Key Principles Relating to Controller Status

The general principles that have been established by the Delaware courts relating to control are as follows:

A majority stockholder generally is a controller. A more than 50% stockholder almost always will be deemed to be a controller—absent circumstances, such as contractual or other restrictions on the voting of its shares, which indicate that the stockholder does not have the ability to appoint, elect or remove a majority of directors or to block or bring about action by the board. Of course, as discussed, a controller may seek to “disable” its control with respect to any given transaction (for example, by being separated from the board’s consideration of the transaction and agreeing to fully support any alternative transaction approved by the board or subjecting the transaction to a fully informed and uncoerced vote of the unaffiliated stockholders).

A minority stockholder generally is not a controller. There has been a high bar to establishing that a less-than-50% stockholder is a controller. The most critical part of the inquiry is whether the person (or group) has “actual control” over the board (rather than solely operational or managerial control). In other words, whether through equity ownership, contract or other rights, personality or status (for example, as a founder), and/or as a practical matter for any reason, can the person appoint, elect or remove a majority of the directors, block or bring about action by the board, or have a dominating influence over the board’s decision-making? Generally, to be deemed a controller with respect to a given board decision, (a) the person must have, directly or indirectly, actually exercised control with respect to the specific decision (i.e., the person dominated the directors in the board room) or (b) the person must generally exercise control over a majority of the board (i.e., the person’s control “looms over” the board).

[Exercise tasks]
1: Set down the records word for word, covering the stretch from their first line through the line containing "Which label corresponds", with both of those lines included.
2: Take the text on controller status under Delaware law further, continuing on from its final sentence.

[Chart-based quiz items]
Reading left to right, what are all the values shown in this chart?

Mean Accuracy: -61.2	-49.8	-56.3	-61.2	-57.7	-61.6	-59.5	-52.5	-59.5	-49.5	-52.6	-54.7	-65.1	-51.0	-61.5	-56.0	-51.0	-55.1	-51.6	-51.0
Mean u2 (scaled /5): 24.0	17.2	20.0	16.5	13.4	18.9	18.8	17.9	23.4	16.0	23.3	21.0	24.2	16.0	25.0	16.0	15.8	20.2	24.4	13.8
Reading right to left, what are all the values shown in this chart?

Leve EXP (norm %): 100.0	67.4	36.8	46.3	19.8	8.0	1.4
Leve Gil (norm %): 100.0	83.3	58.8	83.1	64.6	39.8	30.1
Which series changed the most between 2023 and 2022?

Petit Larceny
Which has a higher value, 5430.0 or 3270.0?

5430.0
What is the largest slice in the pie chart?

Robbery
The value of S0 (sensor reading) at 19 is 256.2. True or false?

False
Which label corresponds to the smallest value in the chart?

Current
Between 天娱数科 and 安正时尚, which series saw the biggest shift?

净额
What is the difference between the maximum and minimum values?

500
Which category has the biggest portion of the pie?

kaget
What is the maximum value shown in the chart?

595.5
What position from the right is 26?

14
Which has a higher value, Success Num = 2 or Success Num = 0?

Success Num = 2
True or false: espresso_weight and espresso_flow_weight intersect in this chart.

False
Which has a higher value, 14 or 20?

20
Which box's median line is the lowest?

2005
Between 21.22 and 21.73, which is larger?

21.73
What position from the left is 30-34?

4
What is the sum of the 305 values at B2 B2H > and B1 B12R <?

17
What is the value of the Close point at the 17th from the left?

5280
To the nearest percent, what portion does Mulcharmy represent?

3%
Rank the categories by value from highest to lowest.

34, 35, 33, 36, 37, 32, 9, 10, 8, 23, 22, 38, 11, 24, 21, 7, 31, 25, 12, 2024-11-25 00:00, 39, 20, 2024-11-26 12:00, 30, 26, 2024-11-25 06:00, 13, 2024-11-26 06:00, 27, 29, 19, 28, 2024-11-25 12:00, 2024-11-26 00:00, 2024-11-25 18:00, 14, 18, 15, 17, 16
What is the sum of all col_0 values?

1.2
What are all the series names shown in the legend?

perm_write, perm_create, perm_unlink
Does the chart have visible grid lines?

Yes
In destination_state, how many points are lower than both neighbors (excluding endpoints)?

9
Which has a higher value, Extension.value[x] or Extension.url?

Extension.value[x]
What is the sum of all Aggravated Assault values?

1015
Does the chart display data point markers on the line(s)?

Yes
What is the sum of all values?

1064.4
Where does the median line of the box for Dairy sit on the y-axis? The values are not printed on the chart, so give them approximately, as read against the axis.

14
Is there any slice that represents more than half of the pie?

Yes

[Answers per task]
1:
Reading left to right, what are all the values shown in this chart?

Mean Accuracy: -61.2	-49.8	-56.3	-61.2	-57.7	-61.6	-59.5	-52.5	-59.5	-49.5	-52.6	-54.7	-65.1	-51.0	-61.5	-56.0	-51.0	-55.1	-51.6	-51.0
Mean u2 (scaled /5): 24.0	17.2	20.0	16.5	13.4	18.9	18.8	17.9	23.4	16.0	23.3	21.0	24.2	16.0	25.0	16.0	15.8	20.2	24.4	13.8
Reading right to left, what are all the values shown in this chart?

Leve EXP (norm %): 100.0	67.4	36.8	46.3	19.8	8.0	1.4
Leve Gil (norm %): 100.0	83.3	58.8	83.1	64.6	39.8	30.1
Which series changed the most between 2023 and 2022?

Petit Larceny
Which has a higher value, 5430.0 or 3270.0?

5430.0
What is the largest slice in the pie chart?

Robbery
The value of S0 (sensor reading) at 19 is 256.2. True or false?

False
Which label corresponds to the smallest value in the chart?

2:
When a stockholder is conflicted. A stockholder is clearly self-interested in its own transactions with the company (such as where the stockholder acquires the portion of the company that it does not already own or the company acquires another company controlled by the stockholder). A stockholder may also be self-interested in transactions between the company and a third party in which the stockholder will obtain additional or different consideration or a “unique benefit” (such as receiving a higher price per share; being offered the opportunity to obtain a significant continuing stake in the buyer through a “rollover” of shares; or receiving a material benefit that is not shared ratably with the other stockholders). The essential inquiry is whether the stockholder’s interests are aligned with the other stockholders’ interests (in maximizing the price to be obtained for the company’s shares if a sale of the company, or minimizing the price to be paid if an acquisition by the company). It is well established that a stockholder is not deemed to be a controller by reason of “casual” or nonmaterial business or personal ties with directors or by the stockholder merely having designated or elected directors. A private equity sponsor’s desire for liquidity, standing alone, has been found not to compromise its identity of interest with the other stockholders in maximizing the price on a sale of the company—except where the liquidity need is so acute as to indicate that the PE firm likely would accept less than full value for its shares. “Side deals” that a controller obtains in connection with a transaction between the company and a third party will not render the controller conflicted if they are not material. Materiality means that the benefits were so significant in the context of the controller’s economic circumstances as to have made it improbable that the controller could perform his or her fiduciary duties to the stockholders without being influenced by an overriding personal interest. Side benefits also would not render a controller conflicted if they only in effect replicated arrangements that were in place prior to the transaction.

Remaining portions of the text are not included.